Data Management and Archiving: Beginning and Intermediate Level
Nick Thieberger
Course Information
This course will focus on the creation of good data from linguistic fieldwork. The basic principle advocated is to create data once in the appropriate format so that it can be reused many times. From the recording through analysis, to the archive and community focused outputs, how can we keep track of what we have done and what stage of processing it is at? How can we transform data from the output of one tool to the input of another? What tools and processes can we use and what does each of them do? This course will contextualise some of the other courses at Infield, showing how the various tools that are being taught fit into a workflow and stressing the importance of allowing the underlying data to flow between tools and then into an archive. Topics to be covered in this course include:
Metadata
File-naming conventions
Databases for tracking metadata
How much metadata is enough?
Available linguistic metadata sets and how to select among them.

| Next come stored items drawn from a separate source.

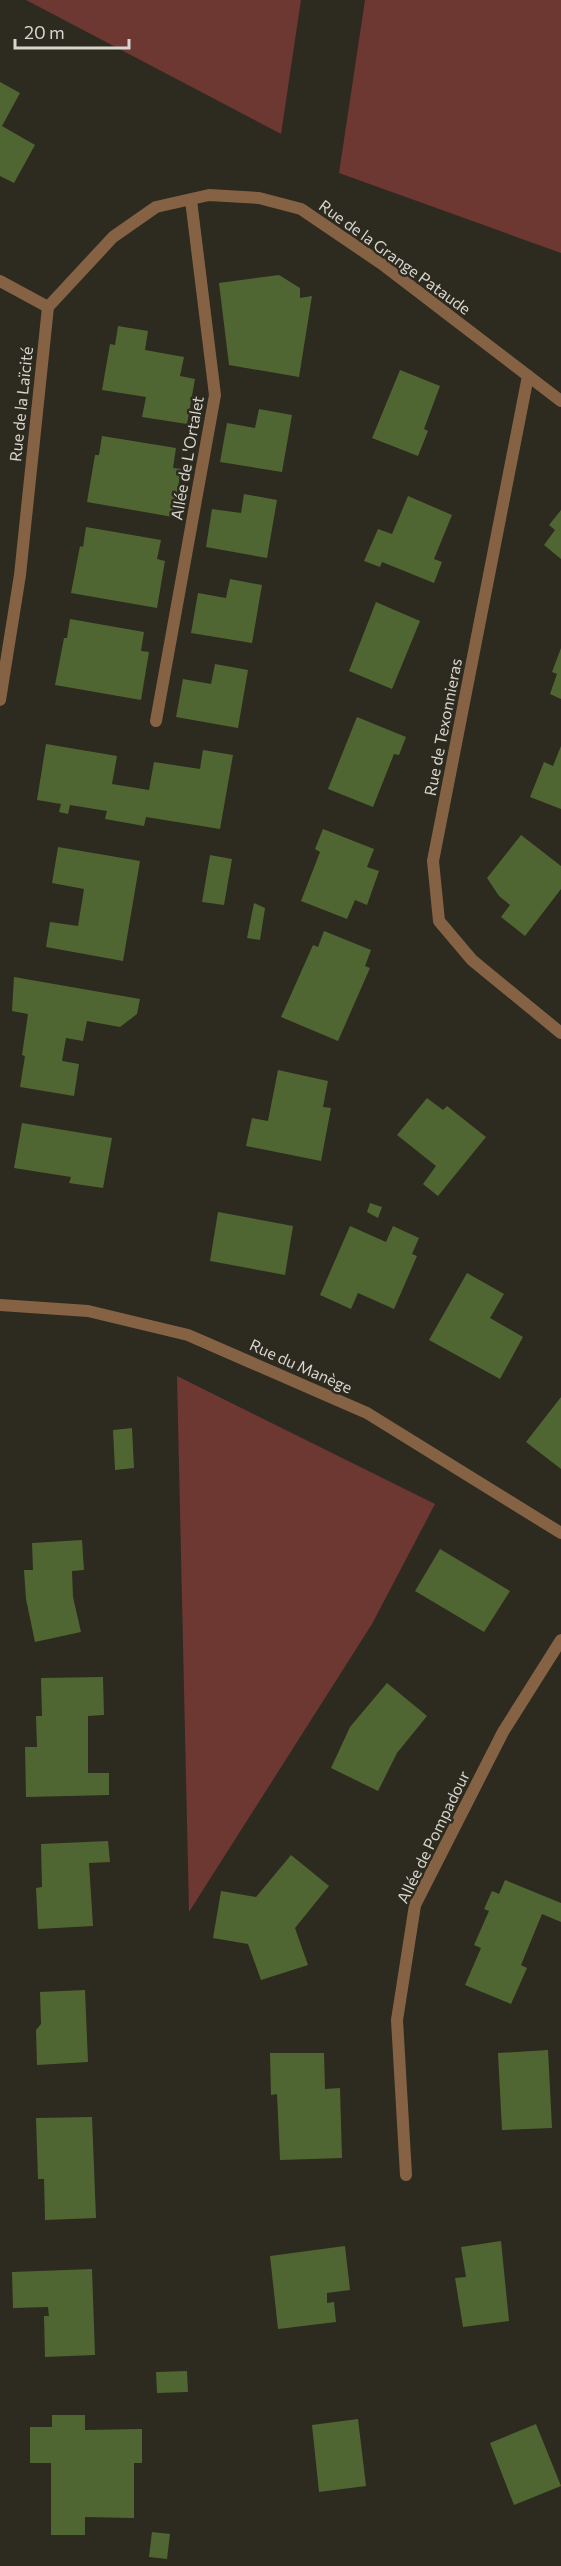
<svg xmlns="http://www.w3.org/2000/svg" width="561" height="2566" viewBox="0 0 561 2566" font-family="Commissioner,sans-serif">
<rect width="100%" height="100%" fill="#2d2a1f"/>
<g fill="#6d3732">
<polygon points="26,0 301,0 281,134"/>
<polygon points="365,0 561,0 561,253 339,173"/>
<polygon points="177,1376 435,1504 372,1624 189,1912"/>
</g>
<g fill="#506632">
<polygon points="0,82 20,93 2,126 35,145 14,183 0,176"/>
<polygon points="279,275 300,288 300,298 312,296 299,377 229,365 219,283"/>
<polygon points="118,326 148,331 145,350 184,357 180,376 195,379 187,424 142,417 146,397 102,390 110,344 115,345"/>
<polygon points="400,370 440,386 424,429 428,431 418,456 372,438"/>
<polygon points="259,409 292,415 282,472 220,462 227,423 255,428"/>
<polygon points="102,436 176,448 173,468 181,469 173,517 87,502 95,455 99,455"/>
<polygon points="244,494 277,500 267,558 206,547 212,509 241,513"/>
<polygon points="408,496 452,515 434,559 442,562 434,583 382,562 380,567 364,561 378,529 392,534"/>
<polygon points="561,510 561,559 544,545 555,530 549,525"/>
<polygon points="86,527 161,540 157,559 165,561 157,608 71,593 80,546 83,547"/>
<polygon points="230,579 262,585 252,643 191,633 198,593 226,598"/>
<polygon points="376,602 420,621 392,689 349,671"/>
<polygon points="70,619 144,632 141,651 149,652 141,700 55,685 64,638 67,638"/>
<polygon points="561,648 561,699 550,694 557,674 552,672"/>
<polygon points="215,664 248,670 238,728 176,717 183,679 211,684"/>
<polygon points="357,717 406,737 399,755 394,754 373,807 328,789"/>
<polygon points="46,744 117,756 112,784 149,790 154,762 200,769 203,750 233,755 220,829 146,817 144,826 105,819 107,811 70,805 68,814 59,812 61,804 37,800"/>
<polygon points="561,746 561,809 530,797 544,762 553,766"/>
<polygon points="323,829 374,849 367,867 379,871 367,905 355,900 347,919 301,901 320,852 315,849"/>
<polygon points="521,835 561,866 561,889 525,936 501,917 510,905 499,896 487,878"/>
<polygon points="58,847 140,861 123,961 46,947 50,922 78,926 84,889 52,883"/>
<polygon points="210,855 232,859 224,905 202,902"/>
<polygon points="254,903 265,908 260,940 247,938"/>
<polygon points="324,931 371,950 365,966 370,968 338,1041 281,1017 313,945 318,947"/>
<polygon points="14,977 140,999 137,1014 120,1027 87,1021 83,1041 66,1038 62,1061 79,1064 74,1096 20,1087 25,1056 22,1055 28,1014 12,1011"/>
<polygon points="278,1070 328,1081 323,1107 331,1108 321,1161 246,1146 252,1118 268,1121"/>
<polygon points="427,1098 443,1110 447,1106 486,1137 438,1196 423,1184 436,1166 397,1135"/>
<polygon points="22,1123 112,1138 103,1188 69,1183 71,1177 14,1168"/>
<polygon points="370,1203 382,1207 378,1218 367,1212"/>
<polygon points="218,1212 293,1226 285,1275 210,1261"/>
<polygon points="350,1226 386,1242 393,1226 419,1238 412,1254 417,1256 394,1309 358,1293 351,1309 320,1295"/>
<polygon points="467,1273 504,1294 490,1318 523,1337 500,1379 429,1340"/>
<polygon points="561,1397 561,1469 526,1442"/>
<polygon points="132,1428 134,1468 115,1470 113,1430"/>
<polygon points="82,1540 84,1570 72,1571 73,1597 81,1632 35,1642 26,1599 24,1570 33,1570 32,1543"/>
<polygon points="440,1549 510,1591 484,1632 415,1591"/>
<polygon points="103,1677 104,1715 88,1716 88,1773 109,1773 109,1795 26,1797 25,1747 37,1747 36,1716 42,1716 41,1678"/>
<polygon points="387,1683 427,1716 397,1753 378,1791 331,1768 350,1727"/>
<polygon points="108,1841 110,1862 89,1863 93,1926 38,1929 36,1888 42,1887 41,1844"/>
<polygon points="291,1855 329,1886 295,1928 308,1965 261,1980 248,1944 213,1938 221,1891 256,1897"/>
<polygon points="505,1880 561,1903 561,1922 542,1914 521,1965 527,1968 511,2004 465,1985 481,1948 474,1945 489,1911 484,1909 492,1891 499,1894"/>
<polygon points="85,1990 88,2062 37,2065 36,2030 41,2024 40,1992"/>
<polygon points="548,2050 552,2128 502,2130 498,2053"/>
<polygon points="270,2053 324,2053 325,2089 340,2088 342,2158 280,2160 277,2094 271,2095"/>
<polygon points="92,2117 96,2218 45,2220 44,2179 38,2179 36,2118"/>
<polygon points="501,2241 509,2321 463,2327 455,2278 466,2277 461,2247"/>
<polygon points="345,2246 350,2290 327,2293 327,2303 334,2302 336,2322 278,2329 270,2256"/>
<polygon points="92,2269 95,2355 45,2357 44,2316 49,2316 48,2307 13,2308 12,2272"/>
<polygon points="187,2371 188,2392 157,2393 156,2372"/>
<polygon points="52,2415 85,2415 85,2430 142,2429 142,2463 134,2463 134,2518 85,2517 85,2535 51,2535 51,2463 30,2463 30,2427 52,2427"/>
<polygon points="358,2419 366,2486 319,2492 312,2425"/>
<polygon points="536,2424 561,2486 514,2505 490,2443"/>
<polygon points="152,2532 170,2534 167,2559 149,2557"/>
</g>
<g fill="none" stroke-linecap="round" stroke-linejoin="round">
<g stroke="#866245" stroke-width="12">
<polyline points="0,281 48,307"/>
<polyline points="48,307 113,237 156,207 209,195 259,198 301,209 382,264 561,401"/>
<polyline points="528,376 433,861 439,921 472,960 561,1033"/>
<polyline points="0,700 20,575 48,307"/>
<polyline points="156,721 215,395 191,200"/>
<polyline points="0,1305 88,1311 188,1335 367,1413 561,1533"/>
<polyline points="406,2175 397,2020 415,1905 503,1732 561,1640"/>
</g>
</g>
<g text-anchor="middle" stroke-width="5" stroke-linejoin="round" paint-order="stroke">
<g font-size="16" fill="#d7d5ce" stroke="#2d2a1f">
<text transform="translate(395 257) rotate(36)" y="6">Rue de la Grange Pataude</text>
<text transform="translate(21 404) rotate(-84)" y="6">Rue de la Laïcité</text>
<text transform="translate(187 458) rotate(-80)" y="6">Allée de L'Ortalet</text>
<text transform="translate(443 727) rotate(-79)" y="6">Rue de Texonnieras</text>
<text transform="translate(301 1366) rotate(24)" y="6">Rue du Manège</text>
<text transform="translate(433 1837) rotate(-64)" y="6">Allée de Pompadour</text>
</g>
</g>
<path d="M15 39v9h114v-9" fill="none" stroke="#d7d5ce" stroke-width="3"/>
<text x="24" y="39" font-size="18" fill="#d7d5ce" stroke="#2d2a1f" stroke-width="4.5" paint-order="stroke">20 m</text>
</svg>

The linguistic fieldwork workflow
How each tool fits into the workflow (transcription, annotation, corpus-development, lexicon, interlinear glossed texts, data conversion using regular expressions).
Processes and current tools
Transcription with time-alignment
Annotation
Lexical database
Interlinear text production
What is 'well-formed data'?
Distinguishing the form and content of data to allow multiple outputs from the same underlying data
Language documentation requires archives
Presentation of key linguistic archives, what they offer and how to use them.
What is required to establish a digital archive (if there is interest)
Institutional repositories for data and for research publications (the Open Access movement)
Mobilization
Multiple possible outputs from well-formed data.
Instructor(s) Bio
Nick Thieberger works with Warnman, an Indigenous language from Western Australia and South Efate, a language from central Vanuatu, for which he developed a method for citing archival recordings created during fieldwork, presenting a DVD of playable example sentences and texts in the language together with the published grammar. In 2003 he helped establish the Pacific And Regional Archive for Digital Sources in Endangered Cultures (paradisec.org.au) and continues as the project officer with this multi-institutional archiving project that holds 4.4Tb of data, including 2,440 hours of digitised audio files. He leads a team that is building EOPAS, an online database for presentation of interlinear glossed text with media. In 2008 he established Kaipuleohone, the linguistic archive at the university of Hawai'i. He is interested in developments in e-humanities methods and their potential to improve research practice and he is now developing methods for creation of reusable data sets from fieldwork on previously unrecorded languages. He is the technology editor for the journal Language Documentation and Conservation. He is an Australian Research Council QEII Fellow at the University of Melbourne and an Assistant Professor in the Department of Linguistics at the University of Hawai'i at Mānoa.